Not surprisingly, the outgoing first daughter appears to be in extremely frantic damage control mode, attempting to prove, via tweets that should come with fact-checks, that the Trump administration isn’t the worst collection of people in modern presidential history.
Of course, had Ivanka’s father won a second term, which he definitely didn’t no matter what he says, he’d continue with a quest to bury the planet in a shallow grave, which he‘s actively trying to do in the time he has left in Washington.
Also on Tuesday, Princess Purses, like Daddy Trump, seemingly tried to suggest the Trump administration was to thank for the Dow Jones Industrial Average hitting a new high . . . . . Strangely, Ivanka did not mention the fact that her father had claimed the stock market would crash were Biden elected . . . . nor did she mention that the reason the Dow is up is that investors appear to be relieved Biden is going to be president.
Anyway, despite Ivanka’s efforts at image-rehab, it seems the couple has read the writing on the wall, and seemingly plans to spend less time in their old city than they did prior to 2017. Per The New York Times:
Town officials in Bedminster, N.J., have the plans for a possible Trump family future, or at least the blueprints: a major addition to Ivanka Trump and Jared Kushner’s “cottage” on the grounds of the Trump National Golf Club, four new pickleball courts, a relocated heliport, and a spa, and yoga complex. As Manhattan awaits word of the Trump family’s return, the first daughter and her husband appear to be making preparations elsewhere: a Garden State refuge behind guarded gates, perhaps, or Florida, where President Trump is renovating his Mar-a-Lago estate.

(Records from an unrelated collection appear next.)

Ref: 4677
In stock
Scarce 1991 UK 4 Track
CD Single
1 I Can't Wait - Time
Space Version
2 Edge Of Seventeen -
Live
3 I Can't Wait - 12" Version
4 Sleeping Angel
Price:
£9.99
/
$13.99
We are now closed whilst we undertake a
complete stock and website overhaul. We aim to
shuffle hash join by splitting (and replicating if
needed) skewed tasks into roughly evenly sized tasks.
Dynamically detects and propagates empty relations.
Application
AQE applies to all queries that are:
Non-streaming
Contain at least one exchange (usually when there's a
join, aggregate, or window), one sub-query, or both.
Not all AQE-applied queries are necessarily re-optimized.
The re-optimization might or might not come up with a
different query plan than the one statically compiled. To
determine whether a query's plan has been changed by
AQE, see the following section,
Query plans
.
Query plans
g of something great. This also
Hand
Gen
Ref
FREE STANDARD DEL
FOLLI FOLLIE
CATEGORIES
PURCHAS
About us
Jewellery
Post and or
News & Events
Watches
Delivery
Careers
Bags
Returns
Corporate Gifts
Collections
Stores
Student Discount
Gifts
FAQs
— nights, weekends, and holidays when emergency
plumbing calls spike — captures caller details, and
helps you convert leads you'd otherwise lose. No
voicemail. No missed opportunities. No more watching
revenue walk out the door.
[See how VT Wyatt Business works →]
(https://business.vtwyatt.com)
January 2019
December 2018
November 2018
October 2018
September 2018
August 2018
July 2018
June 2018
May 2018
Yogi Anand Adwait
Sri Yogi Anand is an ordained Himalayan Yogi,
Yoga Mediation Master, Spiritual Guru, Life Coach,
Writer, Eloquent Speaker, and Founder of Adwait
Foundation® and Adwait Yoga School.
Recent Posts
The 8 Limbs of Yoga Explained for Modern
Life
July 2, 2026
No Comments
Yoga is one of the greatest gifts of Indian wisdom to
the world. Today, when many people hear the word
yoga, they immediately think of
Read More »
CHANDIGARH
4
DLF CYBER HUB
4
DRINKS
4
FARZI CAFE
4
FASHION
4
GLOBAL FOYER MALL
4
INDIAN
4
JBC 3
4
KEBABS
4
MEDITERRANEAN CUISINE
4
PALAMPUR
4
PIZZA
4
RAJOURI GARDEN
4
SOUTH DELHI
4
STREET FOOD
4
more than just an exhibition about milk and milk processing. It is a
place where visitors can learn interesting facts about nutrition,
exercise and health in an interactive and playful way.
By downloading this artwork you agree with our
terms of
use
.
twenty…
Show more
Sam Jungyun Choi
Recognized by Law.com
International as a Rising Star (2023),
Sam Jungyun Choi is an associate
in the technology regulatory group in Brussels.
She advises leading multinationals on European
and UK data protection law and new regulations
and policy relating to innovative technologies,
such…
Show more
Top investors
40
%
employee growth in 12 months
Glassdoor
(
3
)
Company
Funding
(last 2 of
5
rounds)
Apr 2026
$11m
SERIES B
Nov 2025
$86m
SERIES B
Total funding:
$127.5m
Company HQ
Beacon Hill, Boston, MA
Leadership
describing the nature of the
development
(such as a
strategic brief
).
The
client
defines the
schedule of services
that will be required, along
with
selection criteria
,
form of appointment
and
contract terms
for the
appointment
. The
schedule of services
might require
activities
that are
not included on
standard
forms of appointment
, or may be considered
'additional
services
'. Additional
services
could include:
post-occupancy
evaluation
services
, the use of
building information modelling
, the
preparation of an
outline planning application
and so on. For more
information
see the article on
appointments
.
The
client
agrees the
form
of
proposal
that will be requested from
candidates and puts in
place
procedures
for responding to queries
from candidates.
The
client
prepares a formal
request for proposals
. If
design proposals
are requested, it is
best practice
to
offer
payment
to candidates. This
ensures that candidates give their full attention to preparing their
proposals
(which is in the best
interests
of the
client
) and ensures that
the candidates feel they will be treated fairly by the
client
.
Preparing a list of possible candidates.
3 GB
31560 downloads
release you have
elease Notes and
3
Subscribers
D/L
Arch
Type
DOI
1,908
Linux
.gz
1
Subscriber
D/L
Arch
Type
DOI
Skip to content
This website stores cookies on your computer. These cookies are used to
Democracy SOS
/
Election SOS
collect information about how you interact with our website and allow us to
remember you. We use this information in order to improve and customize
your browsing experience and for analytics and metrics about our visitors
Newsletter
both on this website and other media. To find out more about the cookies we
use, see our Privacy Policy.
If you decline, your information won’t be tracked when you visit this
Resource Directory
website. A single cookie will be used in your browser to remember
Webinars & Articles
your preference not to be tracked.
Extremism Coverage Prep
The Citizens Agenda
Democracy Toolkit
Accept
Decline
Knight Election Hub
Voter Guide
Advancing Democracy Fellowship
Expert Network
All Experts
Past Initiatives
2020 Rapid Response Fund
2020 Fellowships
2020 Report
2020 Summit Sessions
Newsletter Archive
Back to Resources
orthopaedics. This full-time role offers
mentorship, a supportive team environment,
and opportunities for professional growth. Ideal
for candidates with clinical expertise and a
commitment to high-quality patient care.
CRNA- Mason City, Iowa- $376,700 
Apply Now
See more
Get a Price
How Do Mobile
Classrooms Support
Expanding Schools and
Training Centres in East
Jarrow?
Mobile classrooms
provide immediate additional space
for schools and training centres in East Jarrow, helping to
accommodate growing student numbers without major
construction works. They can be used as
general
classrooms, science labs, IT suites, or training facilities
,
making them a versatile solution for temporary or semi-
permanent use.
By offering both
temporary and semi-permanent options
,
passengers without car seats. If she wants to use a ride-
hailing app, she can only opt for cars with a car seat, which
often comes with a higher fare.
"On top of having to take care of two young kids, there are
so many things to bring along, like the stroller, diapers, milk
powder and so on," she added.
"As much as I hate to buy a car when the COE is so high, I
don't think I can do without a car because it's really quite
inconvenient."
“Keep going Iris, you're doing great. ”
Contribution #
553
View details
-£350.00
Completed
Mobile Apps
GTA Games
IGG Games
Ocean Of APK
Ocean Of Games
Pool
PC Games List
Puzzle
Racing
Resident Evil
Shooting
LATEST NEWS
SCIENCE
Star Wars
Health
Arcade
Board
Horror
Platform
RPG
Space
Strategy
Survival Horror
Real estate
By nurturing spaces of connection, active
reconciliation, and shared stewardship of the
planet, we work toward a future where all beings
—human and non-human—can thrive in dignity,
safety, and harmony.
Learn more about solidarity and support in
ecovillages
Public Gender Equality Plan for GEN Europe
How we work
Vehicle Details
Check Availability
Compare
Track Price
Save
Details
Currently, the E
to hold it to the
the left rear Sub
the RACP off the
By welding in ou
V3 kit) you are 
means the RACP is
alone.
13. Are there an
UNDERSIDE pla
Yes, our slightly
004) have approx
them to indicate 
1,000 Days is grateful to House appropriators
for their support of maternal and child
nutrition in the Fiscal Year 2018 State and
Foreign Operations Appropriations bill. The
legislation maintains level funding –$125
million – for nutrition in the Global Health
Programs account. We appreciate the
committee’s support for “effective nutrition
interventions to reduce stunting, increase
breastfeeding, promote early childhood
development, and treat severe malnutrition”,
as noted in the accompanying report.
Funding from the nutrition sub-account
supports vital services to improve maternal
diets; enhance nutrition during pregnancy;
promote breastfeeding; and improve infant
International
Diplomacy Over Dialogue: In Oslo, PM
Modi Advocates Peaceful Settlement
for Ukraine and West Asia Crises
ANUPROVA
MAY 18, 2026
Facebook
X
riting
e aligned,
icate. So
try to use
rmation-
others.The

“In an odd way, they will even have a harder time than Trump himself” in New York, Donny Deutsch told reporter Elizabeth Williamson. “He’s despicable but larger than life. Those two are the hapless minions who went along.”
Sorry, but I cannot feel the least bit sorry for her. Indeed, she best hope that her father's likely tax fraud schemes don't land her in state prison. Poor little rich girl not.